The wrapped client must have a track method whose first argument is the event name and whose second argument is the event properties object.
type TrackMethodClient = {
  track: (
    eventName: string,
    properties?: Record<string, unknown>,
    ...extraArgs: unknown[]
  ) => unknown;
};
wrapTrackClient returns a proxy with the same surface as the original client. All properties other than track pass through unchanged. When track is called, the wrapper:
  • calls the original analytics client first;
  • returns the original track result;
  • reads the event name and allowlisted properties;
  • starts UserJourneys launch resolution in the background only when the cached trigger config says the event can launch an interview.

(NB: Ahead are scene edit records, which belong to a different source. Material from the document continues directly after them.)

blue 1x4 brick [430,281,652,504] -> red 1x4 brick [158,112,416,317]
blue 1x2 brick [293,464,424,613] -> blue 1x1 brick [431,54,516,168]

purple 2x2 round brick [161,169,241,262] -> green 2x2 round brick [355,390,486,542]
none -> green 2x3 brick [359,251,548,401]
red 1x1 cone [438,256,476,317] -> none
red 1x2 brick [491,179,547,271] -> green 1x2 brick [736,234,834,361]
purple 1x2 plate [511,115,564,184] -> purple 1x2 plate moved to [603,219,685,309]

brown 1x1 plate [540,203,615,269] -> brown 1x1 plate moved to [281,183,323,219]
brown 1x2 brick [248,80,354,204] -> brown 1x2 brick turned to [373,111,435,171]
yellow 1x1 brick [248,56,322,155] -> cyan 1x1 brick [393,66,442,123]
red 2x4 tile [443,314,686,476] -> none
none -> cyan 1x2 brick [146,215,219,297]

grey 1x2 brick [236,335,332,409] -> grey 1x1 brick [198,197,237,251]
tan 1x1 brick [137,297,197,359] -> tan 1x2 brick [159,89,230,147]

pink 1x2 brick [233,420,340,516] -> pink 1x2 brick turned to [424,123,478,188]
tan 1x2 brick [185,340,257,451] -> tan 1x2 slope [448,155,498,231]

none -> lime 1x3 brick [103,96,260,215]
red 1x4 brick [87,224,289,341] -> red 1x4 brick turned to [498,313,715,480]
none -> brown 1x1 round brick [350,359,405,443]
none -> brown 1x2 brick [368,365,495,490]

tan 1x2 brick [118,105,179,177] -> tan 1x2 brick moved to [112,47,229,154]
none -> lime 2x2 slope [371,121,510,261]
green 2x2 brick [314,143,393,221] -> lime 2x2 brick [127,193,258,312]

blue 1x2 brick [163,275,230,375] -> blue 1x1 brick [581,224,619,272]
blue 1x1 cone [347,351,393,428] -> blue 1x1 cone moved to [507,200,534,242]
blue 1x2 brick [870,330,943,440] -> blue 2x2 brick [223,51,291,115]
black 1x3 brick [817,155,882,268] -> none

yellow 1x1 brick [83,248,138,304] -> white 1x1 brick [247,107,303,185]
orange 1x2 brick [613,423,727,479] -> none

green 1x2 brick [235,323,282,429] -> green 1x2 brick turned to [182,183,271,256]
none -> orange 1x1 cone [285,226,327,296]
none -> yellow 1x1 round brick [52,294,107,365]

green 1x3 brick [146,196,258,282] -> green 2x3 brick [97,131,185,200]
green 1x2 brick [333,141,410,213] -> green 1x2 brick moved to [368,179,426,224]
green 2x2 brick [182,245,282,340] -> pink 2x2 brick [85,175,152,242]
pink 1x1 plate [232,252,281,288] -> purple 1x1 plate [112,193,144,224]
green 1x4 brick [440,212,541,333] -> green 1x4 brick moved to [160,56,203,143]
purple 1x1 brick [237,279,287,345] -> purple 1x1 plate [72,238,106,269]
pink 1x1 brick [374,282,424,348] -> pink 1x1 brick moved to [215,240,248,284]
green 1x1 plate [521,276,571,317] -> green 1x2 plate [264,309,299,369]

Server-controlled triggers

Study Launch Rules own trigger config, eligibility, interview selection, and fallback behavior after the app integration. The SDK loads active event trigger config for the project, caches it for the server-provided TTL, and ignores unrelated analytics events locally. Matching events create a pending invite instead of opening an interview without user action. You do not need an app release when UserJourneys changes which study is active for an event. The app does not define trigger rules. If UserJourneys changes the event-to-study mapping, targeting, fallback policy, or active study, the server config changes and the installed SDK keeps working. To create an event trigger, add an app-event Study Launch Rule on the study and set its event name.

Metadata

Only pass allowlisted primitive metadata.
const interviews = createUserJourneysInterviews({
  publicKey: "USERJOURNEYS_INTERVIEWS_PUBLIC_KEY",
  referenceId: user.id,
  mapTrackProperties: (_eventName, properties) => ({
    total: typeof properties?.total === "number" ? properties.total : null,
    currency:
      typeof properties?.currency === "string" ? properties.currency : null,
  }),
});
Nested analytics payloads, tokens, emails, and private vendor ids should stay out of SDK metadata.

Prompt before opening

Matching events create a pending invite. The mounted UserJourneysInterviewHost shows the in-app popup for that invite. Accepting the prompt opens the in-app WebView or browser fallback. Dismissing the prompt clears the invite without opening anything. See Customize the prompt to render your own prompt component.